もう何年も前の話だから時効ということで書くことにする。以前、かなり変わったひとと仕事をしなければならないことがあって大変苦労した。私だけ苦労しているのかと思いきや、大先輩方もうんざりしておられるようだったので、割り切って仕事をしていたのだけれど、まあそういうことが重なるとただでさえ怖いと言われがちな私の顔が自分でもだんだん怖くなってくる。
で、いろいろと考えた結果、そのひとと対面しなければならないときは頭の中で陽気な音楽を再生しようということになった。定番曲は二曲あって、まず一曲目は私の世代の女性なら誰でも知っているであろう「ムーンライト伝説」。大人気アニメだったとはいえ、そんな何年も前の歌がパッと出てくるのか?と疑問に思われる方もいるかもしれない。けれどアニメとは偉大なもので、毎週見ていれば歌詞はしっかり頭の中に入っている。アニメを見ていた方は、是非歌いだしていただきたい。ごめんね素直じゃなくて・・・。ちなみに幼い頃聞き流していた歌詞も、大人になってあらためてじっくり聞いてみると沁み入るものがある。ハートは万華鏡。

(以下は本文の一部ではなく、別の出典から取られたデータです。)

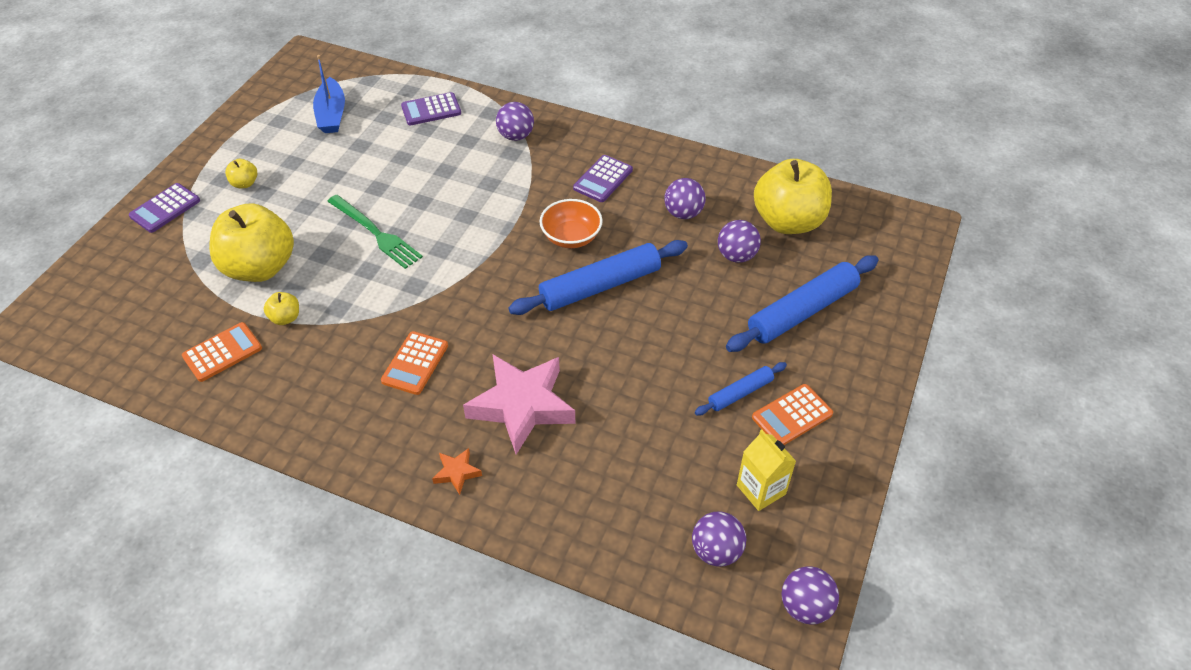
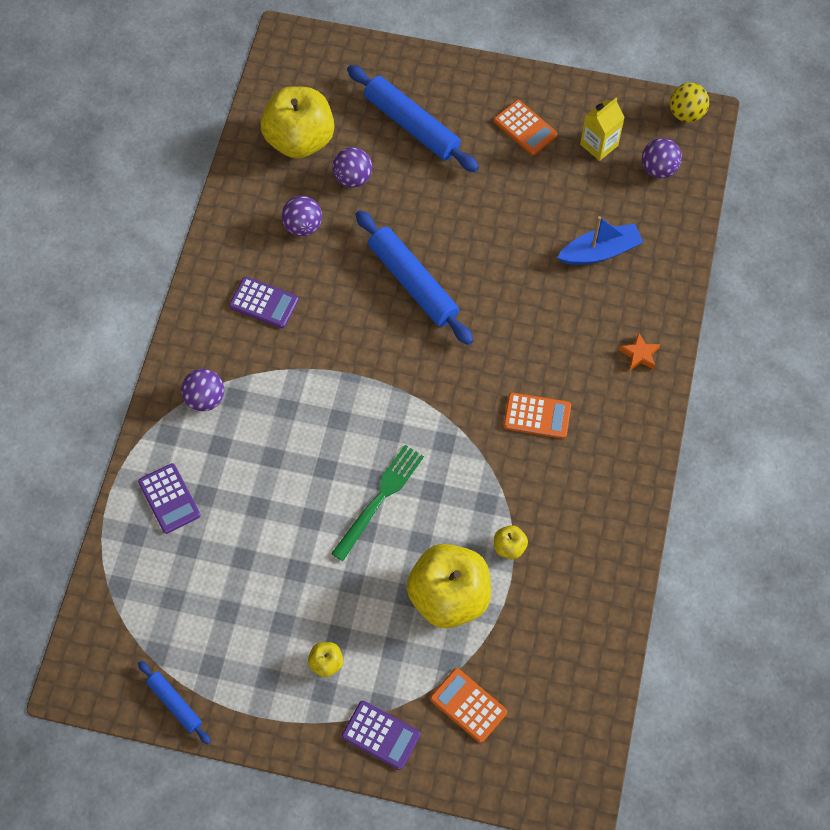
camera: 100 degrees left, 15 degrees up
(222, 352) = (563, 589): orange calculator -> orange calculator (468, 705)
(332, 114) = (191, 608): blue boat -> blue boat (600, 252)
(522, 406) = (562, 320): pink star -> none
(571, 237) = (353, 317): orange bowl -> none
(740, 393) = (510, 164): blue rolling pin -> blue rolling pin (175, 704)
(805, 607) = (686, 114): purple ball -> yellow ball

さて、二曲目。これはもう少し新しい曲・・・と言ってももう十年以上前の曲だ。それも、「マツケンサンバ」。当時聞いたときは開いた口が塞がらなかった。一体どうしてこんな曲が生まれてしまったのか? 当時から日本は病んでいたのか。そんな考えが頭をよぎっても、イントロを思い出すだけで口元が緩んできてしまう。マツケンサンバ、会いたくない相手が現れたときの登場曲としては、群を抜いていると言っていいと思う。
結局それを続けた結果どうなったかというと、私が陽気な音楽を頭の中でちゃらちゃら流していることに誰も気づかないまま、相手のことを問題視するひとは増え続け、いつの間にかその方は退社されていた。アンガーマネジメントは成熟した大人が身につけるべき処世術だとは思うけれど、やっぱり変な相手には屹然とした態度で向かったほうがよかったのかな、と今振り返ると思わなくもない。まあ、かといって私は真っ当な怒り方については十年以上社会人をやった今でもいまいち自信がない。怒ると疲れるし、効果もそこまでない。まだまだ私も修行が足りない。
とりあえず今、日常にいらいらすることがある方は、この二曲を頭の中で再生することをお勧めします。うっかり歌い出さないように気をつけて。